IN THE face of international criticism, Nigeria’s parliament has pressed ahead with its draconian ‘Same-Sex Marriage (Prohibition) Bill’, a law with a penalty of 14 years’ imprisonment for gay, lesbian and bisexual people who marry or display affection.
When the bill was initially tabled in 2011, Canadian Foreign Affairs Minister John Baird slammed the proposed law, saying that Nigeria should ensure equal basic rights for all its citizens.
At the October Commonwealth conference in Australia, Canada was part of a failed effort to persuade member states to rescind anti-gay laws.

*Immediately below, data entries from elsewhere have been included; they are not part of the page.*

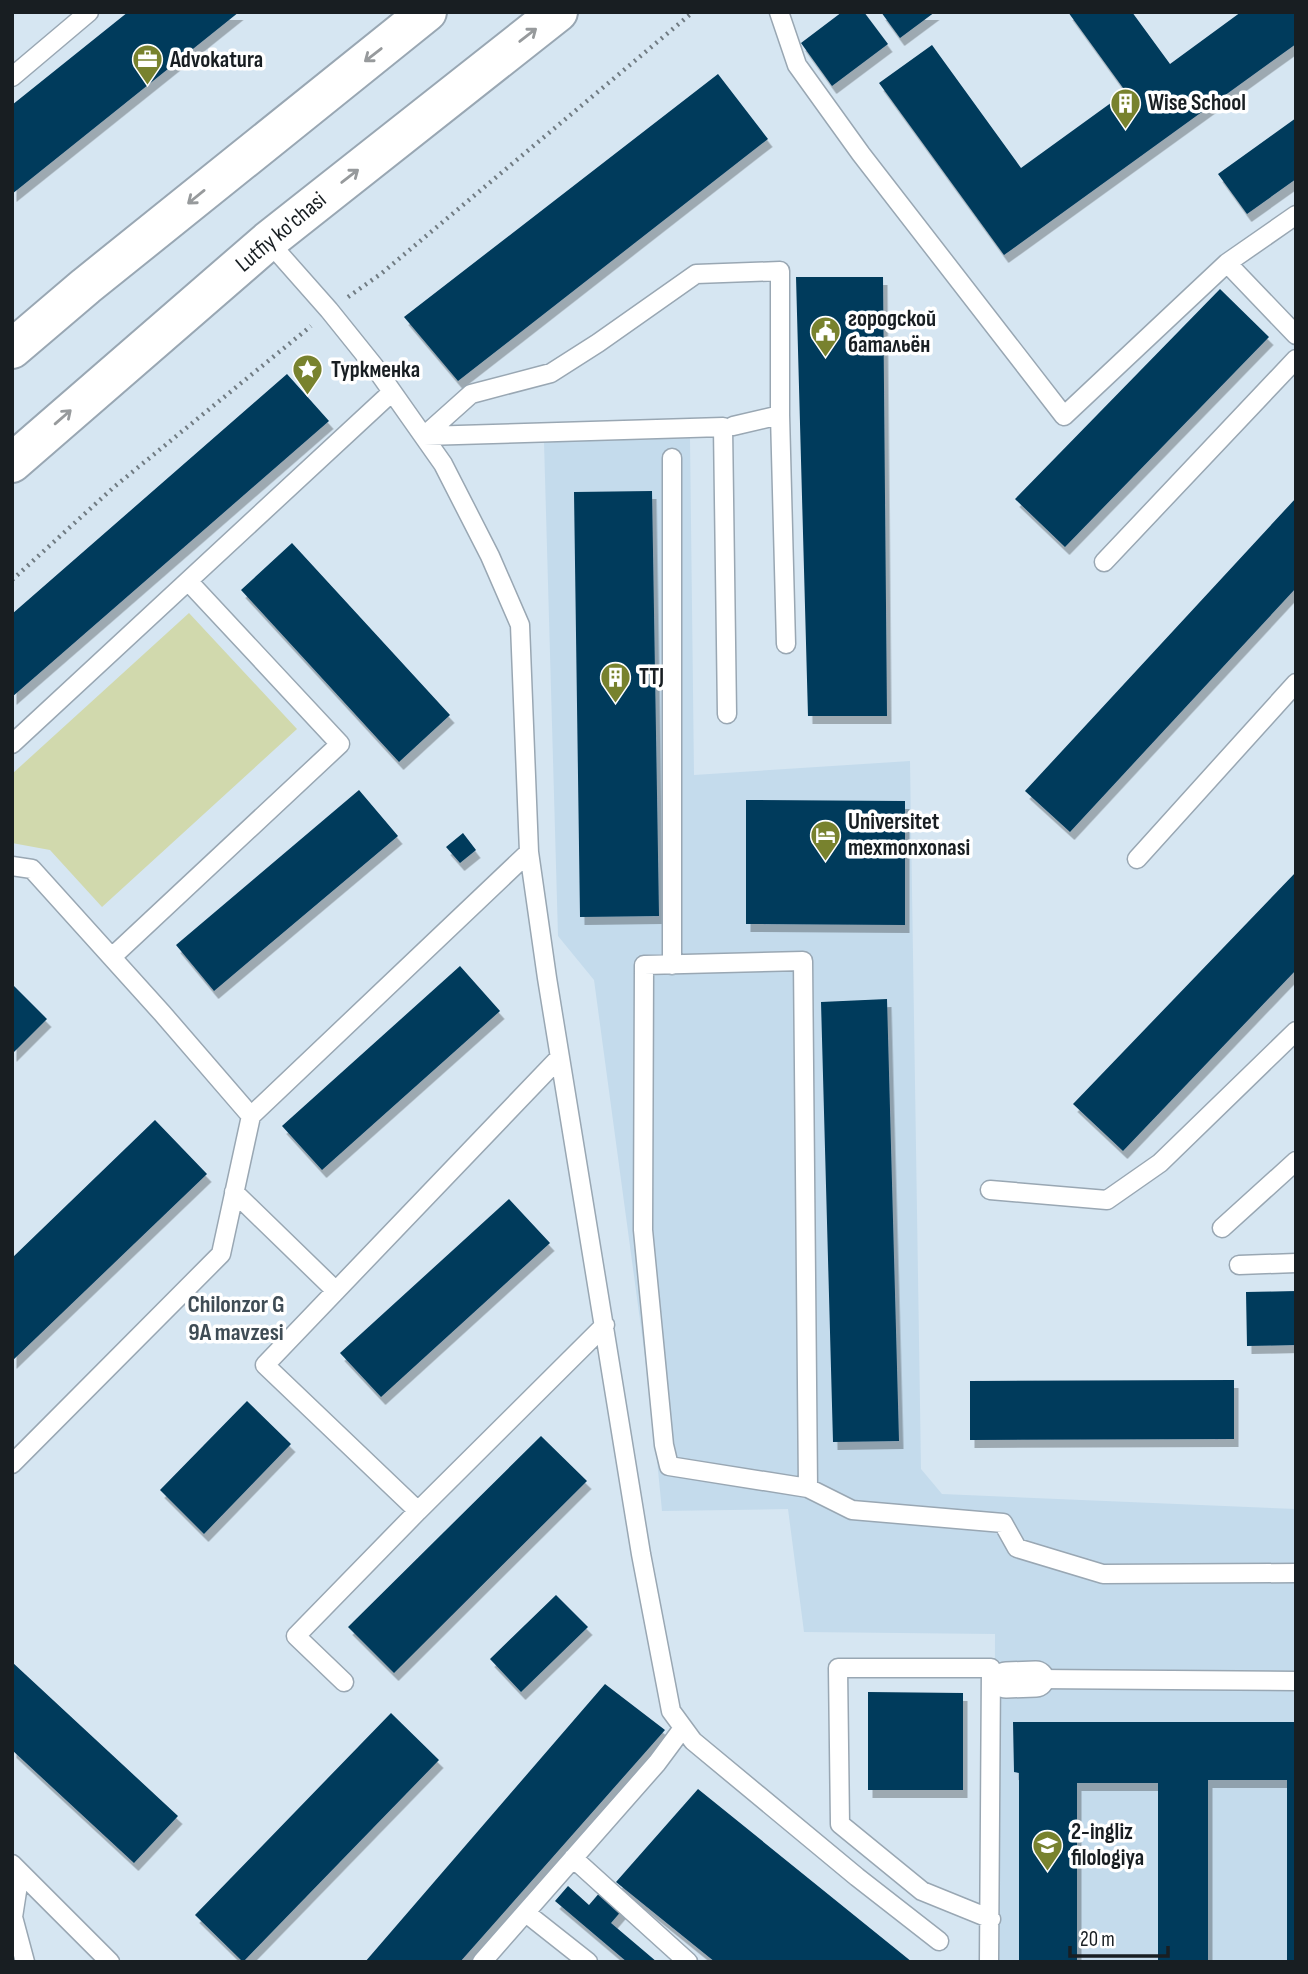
<svg xmlns="http://www.w3.org/2000/svg" width="1308" height="1974" font-family="'Sofia Sans Condensed',sans-serif">
<style>
.built{fill:#c4dbec}
.green{fill:#d1d9ad}
.building{fill:#003a5b;filter:url(#shadow)}
.lines{fill:none;stroke-linecap:round;stroke-linejoin:round}
.lane-casing{stroke:#99a7b3;stroke-width:21}
.street-casing{stroke:#99a7b3;stroke-width:38}
.primary-casing{stroke:#99a7b3;stroke-width:42}
.path{stroke:#717c83;stroke-width:4.5;stroke-dasharray:2 5;stroke-linecap:butt}
.lane{stroke:#fff;stroke-width:18}
.street{stroke:#fff;stroke-width:35}
.primary{stroke:#fff;stroke-width:38}
.oneway{stroke:#979a9c}
.labels{text-anchor:middle;dominant-baseline:central;stroke-width:7;stroke-linejoin:round;paint-order:stroke}
.poi-label{font-size:23px;font-weight:bold;fill:#181e22;stroke:#fff;text-anchor:start}
.street-label{font-size:23px;fill:#181e22;stroke:#fff}
.neighbourhood-label{font-size:24px;font-weight:bold;fill:#3f4c55;stroke:#fff}
</style>
<defs>
<filter id="shadow"><feDropShadow dx="4.5" dy="8" stdDeviation="0" flood-color="#0004"/></filter>
</defs>
<rect width="100%" height="100%" fill="#d6e6f2"/>
<path class="built" d="M690,438L694,775L910,761L921,1469L942,1494L1296,1509V1962H994L995,1634L804,1632L788,1509L662,1511L652,1409L594,980L558,936L544,442Z"/>
<path class="green" d="M189,613L297,729L102,907L50,850L12,843V774Z"/>
<path class="building" d="M128,12H239L12,194V105Z
M842,12H864L888,44L832,86L801,43Z
M881,12H935L900,38Z
M1068,12H1132L1170,64L1241,12H1296V44L1004,255L879,83L932,45L1021,168L1126,92Z
M718,74L768,139L458,381L404,317Z
M1296,118V179L1247,214L1218,174Z
M796,277H883L887,716H808Z
M1220,289L1269,337L1065,547L1015,499Z
M287,374L329,421L12,697V614Z
M652,491L659,916L580,917L574,492Z
M1296,498V588L1070,832L1025,791Z
M292,543L450,715L399,762L241,590Z
M359,790L398,836L214,991L176,945Z
M746,800L905,801V925L746,924Z
M463,833L476,850L460,863L446,847Z
M1296,872V970L1123,1151L1073,1104Z
M460,966L500,1011L322,1170L282,1126Z
M12,984L47,1019L12,1054Z
M887,999L899,1441L833,1442L821,1002Z
M155,1120L207,1174L12,1361V1258Z
M509,1199L550,1243L381,1397L340,1353Z
M1296,1291V1345L1247,1346L1246,1292Z
M1234,1380V1439L970,1440V1381Z
M247,1401L291,1444L204,1534L160,1490Z
M541,1436L587,1481L394,1673L348,1627Z
M556,1595L588,1627L521,1692L490,1659Z
M12,1662L178,1816L134,1863L12,1750Z
M605,1684L665,1730L460,1962H365Z
M868,1692L963,1693V1790H868Z
M391,1713L439,1760L243,1962L195,1915Z
M1013,1722H1296V1962H1287V1780H1208V1962H1158V1783H1077V1962H1019V1773L1014,1772Z
M698,1789L912,1962H715L616,1882Z
M568,1886L589,1905L601,1891L623,1909L611,1923L657,1962H627L555,1901Z"/>
<g class="lines">
<defs>
<path id="lane" d="M779,12L797,65L861,154L1064,416L1227,263L1296,335
M12,77L89,12
M268,241L329,310L374,366L443,464L490,556L520,625L529,852L547,978L641,1554L671,1711L693,1741L857,1877L939,1941
M1227,263L1296,215
M780,415L786,644
M424,436L471,394L551,373L598,343L696,274L780,271V415L733,426
M424,436L723,427L727,714
M1104,562L1296,359
M12,744L392,392
M1137,859L1296,683
M12,866L32,869L162,1013L251,1116L221,1254L12,1464
M112,957L340,744L188,581
M672,965V458
M251,1116L529,852
M990,1190L1107,1200L1160,1163L1296,1031
M234,1192L336,1291
M1222,1228L1296,1161
M1239,1265L1296,1263
M808,1488L803,961L644,965L643,1230L664,1445L669,1466L808,1488L852,1510L1003,1523L1017,1548L1103,1574L1296,1573
M418,1511L605,1325
M1036,1679L1296,1681
M344,1682L296,1636L418,1511L265,1365L560,1057
M573,1858L688,1962
M12,1864L110,1962
M20,1872L13,1917L25,1962
M526,1913L588,1962
M482,1962L657,1763L683,1728
M989,1962L991,1668H838L840,1824L922,1891L991,1919"/>
<path id="street" d="M1006,1680L1036,1679"/>
<path id="primary" d="M12,349L86,286L427,12
M12,463L268,241L558,12"/>
</defs>
<use href="#lane" class="lane-casing"/>
<use href="#street" class="street-casing"/>
<use href="#primary" class="primary-casing"/>
<path class="path" d="M348,297L382,273L693,12
M12,580L114,487L311,326"/>
<use href="#lane" class="lane"/>
<use href="#street" class="street"/>
<use href="#primary" class="primary"/>
</g>
<defs><path id="oneway-shaft" d="M-6 0H5M1.5-3L5.5 0L1.5 3" fill="none" stroke-width="1.6" stroke-linecap="round" stroke-linejoin="round" transform="scale(1.75)"/></defs>
<g class="oneway">
<use href="#oneway-shaft" transform="translate(528 35) rotate(-38)"/>
<use href="#oneway-shaft" transform="translate(373 55) rotate(142)"/>
<use href="#oneway-shaft" transform="translate(350 176) rotate(-38)"/>
<use href="#oneway-shaft" transform="translate(196 197) rotate(141)"/>
<use href="#oneway-shaft" transform="translate(63 417) rotate(-41)"/>
</g>
<defs>
<symbol id="office-pin" viewBox="-11 -11 22 30"><path d="M0 17L-7.5 6A9.5 9.5 0 1 1 7.5 6Z" fill="#78822e" stroke="#fff"/><path d="M-6-3h4V-5.5h4V-3h4V5H-6ZM-1-4.5V-3h2v-1.5ZM-6 0V1H6V0Z" fill="#fff"/></symbol>
<symbol id="building-pin" viewBox="-11 -11 22 30"><path d="M0 17L-7.5 6A9.5 9.5 0 1 1 7.5 6Z" fill="#78822e" stroke="#fff"/><path d="M-4-6H4V6H1V3H-1V6H-4ZM-2.5-4.3h1.7v1.8h-1.7ZM.8-4.3h1.7v1.8H.8ZM-2.5-1h1.7V.8h-1.7ZM.8-1h1.7V.8H.8Z" fill="#fff"/></symbol>
<symbol id="civic-pin" viewBox="-11 -11 22 30"><path d="M0 17L-7.5 6A9.5 9.5 0 1 1 7.5 6Z" fill="#78822e" stroke="#fff"/><path d="M-.6-6.5H3V-4.5H.6V-3L4-1V1h2V6H-6V1h2V-1L-.6-3ZM-1.2 2.5V6h2.4V2.5Z" fill="#fff"/></symbol>
<symbol id="sight-pin" viewBox="-11 -11 22 30"><path d="M0 17L-7.5 6A9.5 9.5 0 1 1 7.5 6Z" fill="#78822e" stroke="#fff"/><path d="M0-6L1.8-2.2L6-1.7L2.9 1.2L3.7 5.4L0 3.3L-3.7 5.4L-2.9 1.2L-6-1.7L-1.8-2.2Z" fill="#fff"/></symbol>
<symbol id="hotel-pin" viewBox="-11 -11 22 30"><path d="M0 17L-7.5 6A9.5 9.5 0 1 1 7.5 6Z" fill="#78822e" stroke="#fff"/><path d="M-6-4.5h1.5V1H6V5H4.5V3h-9V5H-6ZM-4 0a1.8 1.8 0 1 1 3.6 0ZM.5 0V-2.5h3Q6-2.5 6 0Z" fill="#fff"/></symbol>
<symbol id="university-pin" viewBox="-11 -11 22 30"><path d="M0 17L-7.5 6A9.5 9.5 0 1 1 7.5 6Z" fill="#78822e" stroke="#fff"/><path d="M0-5L7-2L0 1L-7-2ZM-4 1L0 2.5L4 1V4Q0 6-4 4Z" fill="#fff"/></symbol>
</defs>
<g fill-rule="evenodd">
<use href="#office-pin" x="130" y="42" width="35" height="47"/>
<use href="#building-pin" x="1108" y="86" width="35" height="47"/>
<use href="#civic-pin" x="808" y="314" width="35" height="47"/>
<use href="#sight-pin" x="290" y="352" width="35" height="47"/>
<use href="#building-pin" x="598" y="660" width="35" height="47"/>
<use href="#hotel-pin" x="808" y="818" width="35" height="47"/>
<use href="#university-pin" x="1030" y="1828" width="35" height="47"/>
</g>
<g class="labels">
<g class="poi-label">
<text x="170" y="60">Advokatura</text>
<text x="1148" y="103">Wise School</text>
<text x="848" y="319">городской<tspan x="848" dy="26">батальён</tspan></text>
<text x="331" y="370">Туркменка</text>
<text x="639" y="677">TTJ</text>
<text x="848" y="822">Universitet<tspan x="848" dy="26">mexmonxonasi</tspan></text>
<text x="1071" y="1832">2-ingliz<tspan x="1071" dy="26">filologiya</tspan></text>
</g>
<g class="street-label">
<text transform="translate(281 232) rotate(-40)">Lutfiy ko'chasi</text>
</g>
<g class="neighbourhood-label">
<text x="236" y="1304">Chilonzor G<tspan x="236" dy="28">9A mavzesi</tspan></text>
</g>
</g>
<rect width="1308" height="1974" fill="none" stroke="#181e22" stroke-width="28"/>
<path d="M1070 1946v10h98v-10" fill="none" stroke="#181e22" stroke-width="3.5"/>
<text x="1080" y="1946" font-size="21" fill="#181e22" stroke="#ffffff" stroke-width="5" paint-order="stroke">20 m</text>
</svg>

Baird says Canada would keep trying, even though 41 of the group's 54 member countries have anti-gay laws. Referring to Nigeria, he said:
The government of Nigeria must protect all Nigerians, regardless of sexual orientation. Through the Commonwealth and other forums, Canada will continue to make this point in the most forceful of terms.
The bill adopted outlaws same-sex marriage in Nigeria, and punishes with 14 years of prison anyone who marries, or is married to, a person of the same sex. No exceptions are foreseen for foreign tourists, workers including aid workers, or diplomats.
The law will also punish with ten years’ imprisonment any public display of affection between two people of the same sex, or any involvement in running a gay bar or an NGO defending the human rights of LGBT people.
Commenting on this development secretary of the Pink Triangle Trust, George Broadhead, said:
This is shocking news. Gays, lesbians and bisexuals already face open discrimination and abuse in a country divided by Christians and Muslims who almost uniformly oppose homosexuality. In Nigeria’s north, where Islamic Sharia law has been enforced for about a decade, LGB people can face death by stoning.
It seems that there is a very real threat that this draconian bill will become law and, if it does, Nigeria will become the most homophobic nation in Africa. Even in South Africa, the one country where gays can marry, lesbians have been brutally attacked and murdered.
If the bill is enacted, the situation for LGB people in Nigeria will become completely untenable, setting a precedent that would threaten all Nigerians’ rights to privacy, equality, free expression and free association.
It is clear that the impetus for such legislation has come from religious sources. The Nigerian Humanist Movement (NHM), which has had financial support from the PTT, has been one of the few NGOs defending LGBT rights in the country. Its former executive director, Leo Igwe, deserves much credit for courageously speaking up for these rights in the country’s parliament.